### PASSAGE EXTRAIT
+-------+

Tenu en présence de Niankoro Yeah Samaké, président d’honneur du parti pour l’action civique et patriotique (PACP) en compagnie de Bakary Samaké, maire d’Ouéléssebougou et d’autres personnes, cet évènement visait à clarifier la position des habitants sur le projet de découpage administratif. En effet, Ouéléssebougou s’oppose au projet de découpage publié par les autorités transitoires et se dit « prêt » à lutter pour son érection en cercle.

+-------+

### DONNÉES ENREGISTRÉES

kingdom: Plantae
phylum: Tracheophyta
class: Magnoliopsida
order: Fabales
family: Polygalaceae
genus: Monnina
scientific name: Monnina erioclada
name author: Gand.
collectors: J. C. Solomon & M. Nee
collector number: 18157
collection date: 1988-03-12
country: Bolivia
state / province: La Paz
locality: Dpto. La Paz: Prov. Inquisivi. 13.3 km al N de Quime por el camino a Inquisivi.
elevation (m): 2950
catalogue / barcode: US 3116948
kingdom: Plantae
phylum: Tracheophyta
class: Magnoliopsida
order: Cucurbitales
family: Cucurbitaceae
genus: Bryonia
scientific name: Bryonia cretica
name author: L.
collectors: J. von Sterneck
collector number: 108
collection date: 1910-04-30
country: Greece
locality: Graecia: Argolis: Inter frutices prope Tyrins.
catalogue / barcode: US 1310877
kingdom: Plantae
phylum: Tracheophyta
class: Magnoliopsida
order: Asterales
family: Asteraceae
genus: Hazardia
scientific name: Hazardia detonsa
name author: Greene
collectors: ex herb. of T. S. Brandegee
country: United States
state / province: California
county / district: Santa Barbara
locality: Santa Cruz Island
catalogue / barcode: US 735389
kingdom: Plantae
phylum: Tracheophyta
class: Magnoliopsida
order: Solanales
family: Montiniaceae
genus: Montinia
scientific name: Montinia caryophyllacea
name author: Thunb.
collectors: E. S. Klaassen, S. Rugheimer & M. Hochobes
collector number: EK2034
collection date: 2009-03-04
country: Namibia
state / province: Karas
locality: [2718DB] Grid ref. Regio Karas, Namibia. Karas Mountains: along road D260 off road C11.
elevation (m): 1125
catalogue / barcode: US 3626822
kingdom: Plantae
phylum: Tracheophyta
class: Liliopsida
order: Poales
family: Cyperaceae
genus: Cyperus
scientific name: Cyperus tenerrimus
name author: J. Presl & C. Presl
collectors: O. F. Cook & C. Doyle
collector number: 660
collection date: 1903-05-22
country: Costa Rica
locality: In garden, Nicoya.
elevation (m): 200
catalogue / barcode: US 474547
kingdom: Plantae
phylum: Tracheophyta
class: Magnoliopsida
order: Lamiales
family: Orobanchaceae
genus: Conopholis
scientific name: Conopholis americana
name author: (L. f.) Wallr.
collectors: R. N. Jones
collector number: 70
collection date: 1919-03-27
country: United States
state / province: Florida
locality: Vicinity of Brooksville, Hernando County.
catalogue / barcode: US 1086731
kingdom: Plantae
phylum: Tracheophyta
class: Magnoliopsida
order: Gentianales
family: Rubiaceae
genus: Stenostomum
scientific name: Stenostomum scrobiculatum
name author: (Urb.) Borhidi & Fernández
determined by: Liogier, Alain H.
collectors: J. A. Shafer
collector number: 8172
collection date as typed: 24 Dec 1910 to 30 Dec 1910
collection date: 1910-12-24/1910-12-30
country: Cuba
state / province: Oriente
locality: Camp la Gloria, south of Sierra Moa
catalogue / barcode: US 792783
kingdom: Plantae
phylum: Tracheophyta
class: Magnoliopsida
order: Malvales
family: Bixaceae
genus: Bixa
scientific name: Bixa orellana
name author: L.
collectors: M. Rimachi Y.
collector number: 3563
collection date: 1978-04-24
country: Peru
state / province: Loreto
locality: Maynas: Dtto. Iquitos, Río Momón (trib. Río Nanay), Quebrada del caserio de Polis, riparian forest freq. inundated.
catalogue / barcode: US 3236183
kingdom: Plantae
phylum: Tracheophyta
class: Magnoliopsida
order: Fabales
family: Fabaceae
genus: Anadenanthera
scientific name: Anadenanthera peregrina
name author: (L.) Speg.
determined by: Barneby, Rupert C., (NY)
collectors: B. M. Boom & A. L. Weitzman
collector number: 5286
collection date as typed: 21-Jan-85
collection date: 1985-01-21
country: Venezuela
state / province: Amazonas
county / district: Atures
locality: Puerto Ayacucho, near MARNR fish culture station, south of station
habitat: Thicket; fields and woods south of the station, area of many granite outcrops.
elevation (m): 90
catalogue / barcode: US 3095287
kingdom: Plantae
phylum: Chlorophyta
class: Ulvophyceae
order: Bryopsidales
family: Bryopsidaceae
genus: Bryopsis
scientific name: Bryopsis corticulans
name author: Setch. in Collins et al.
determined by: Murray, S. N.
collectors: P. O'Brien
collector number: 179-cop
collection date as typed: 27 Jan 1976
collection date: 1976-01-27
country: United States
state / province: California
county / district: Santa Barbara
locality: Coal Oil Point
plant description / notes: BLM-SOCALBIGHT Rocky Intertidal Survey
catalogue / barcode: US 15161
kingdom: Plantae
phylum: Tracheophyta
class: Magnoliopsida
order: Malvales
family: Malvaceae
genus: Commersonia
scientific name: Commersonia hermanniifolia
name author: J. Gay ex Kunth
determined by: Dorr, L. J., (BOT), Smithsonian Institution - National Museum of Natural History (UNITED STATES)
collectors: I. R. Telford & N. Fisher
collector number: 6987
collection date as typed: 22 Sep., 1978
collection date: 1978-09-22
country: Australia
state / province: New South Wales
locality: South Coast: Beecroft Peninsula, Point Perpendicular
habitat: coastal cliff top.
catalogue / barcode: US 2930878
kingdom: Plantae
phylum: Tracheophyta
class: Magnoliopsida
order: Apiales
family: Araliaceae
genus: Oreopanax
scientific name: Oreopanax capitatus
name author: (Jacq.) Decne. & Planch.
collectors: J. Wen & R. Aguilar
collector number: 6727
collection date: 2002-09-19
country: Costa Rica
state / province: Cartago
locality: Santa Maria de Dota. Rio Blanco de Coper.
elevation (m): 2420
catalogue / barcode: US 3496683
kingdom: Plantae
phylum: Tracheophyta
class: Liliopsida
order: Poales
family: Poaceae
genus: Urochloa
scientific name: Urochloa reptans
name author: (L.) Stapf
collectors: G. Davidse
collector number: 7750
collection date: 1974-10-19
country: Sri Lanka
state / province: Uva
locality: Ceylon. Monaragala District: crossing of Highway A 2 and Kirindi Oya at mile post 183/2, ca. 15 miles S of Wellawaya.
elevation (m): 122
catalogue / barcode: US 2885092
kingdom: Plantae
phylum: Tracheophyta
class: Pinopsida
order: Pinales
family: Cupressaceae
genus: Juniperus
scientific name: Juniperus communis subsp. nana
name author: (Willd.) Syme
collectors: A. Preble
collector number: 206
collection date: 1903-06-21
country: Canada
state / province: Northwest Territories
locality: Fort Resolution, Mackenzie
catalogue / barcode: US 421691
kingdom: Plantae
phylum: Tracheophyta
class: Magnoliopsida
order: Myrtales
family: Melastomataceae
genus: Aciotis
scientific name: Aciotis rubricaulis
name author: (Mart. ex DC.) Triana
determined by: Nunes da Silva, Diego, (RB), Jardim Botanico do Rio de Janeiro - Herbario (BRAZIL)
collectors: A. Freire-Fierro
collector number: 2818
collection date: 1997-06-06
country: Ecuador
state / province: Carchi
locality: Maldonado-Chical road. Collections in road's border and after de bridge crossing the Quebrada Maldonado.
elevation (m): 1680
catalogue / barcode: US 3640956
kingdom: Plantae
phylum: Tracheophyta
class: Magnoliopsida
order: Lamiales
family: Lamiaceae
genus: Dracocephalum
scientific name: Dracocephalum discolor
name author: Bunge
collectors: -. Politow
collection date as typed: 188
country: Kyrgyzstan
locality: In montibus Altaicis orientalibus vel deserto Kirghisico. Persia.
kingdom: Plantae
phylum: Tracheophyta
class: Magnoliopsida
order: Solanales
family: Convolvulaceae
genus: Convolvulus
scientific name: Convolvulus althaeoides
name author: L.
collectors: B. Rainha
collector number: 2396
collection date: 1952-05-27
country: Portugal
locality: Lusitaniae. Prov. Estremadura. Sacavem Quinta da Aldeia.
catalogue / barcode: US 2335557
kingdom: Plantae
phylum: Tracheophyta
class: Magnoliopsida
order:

+-------+

### TRAVAIL DEMANDÉ
Recopiez intégralement le passage sur l'opposition d'Ouéléssebougou au projet de découpage administratif, sans y changer un seul mot ni signe.

### RÉSULTAT OBTENU
Tenu en présence de Niankoro Yeah Samaké, président d’honneur du parti pour l’action civique et patriotique (PACP) en compagnie de Bakary Samaké, maire d’Ouéléssebougou et d’autres personnes, cet évènement visait à clarifier la position des habitants sur le projet de découpage administratif. En effet, Ouéléssebougou s’oppose au projet de découpage publié par les autorités transitoires et se dit « prêt » à lutter pour son érection en cercle.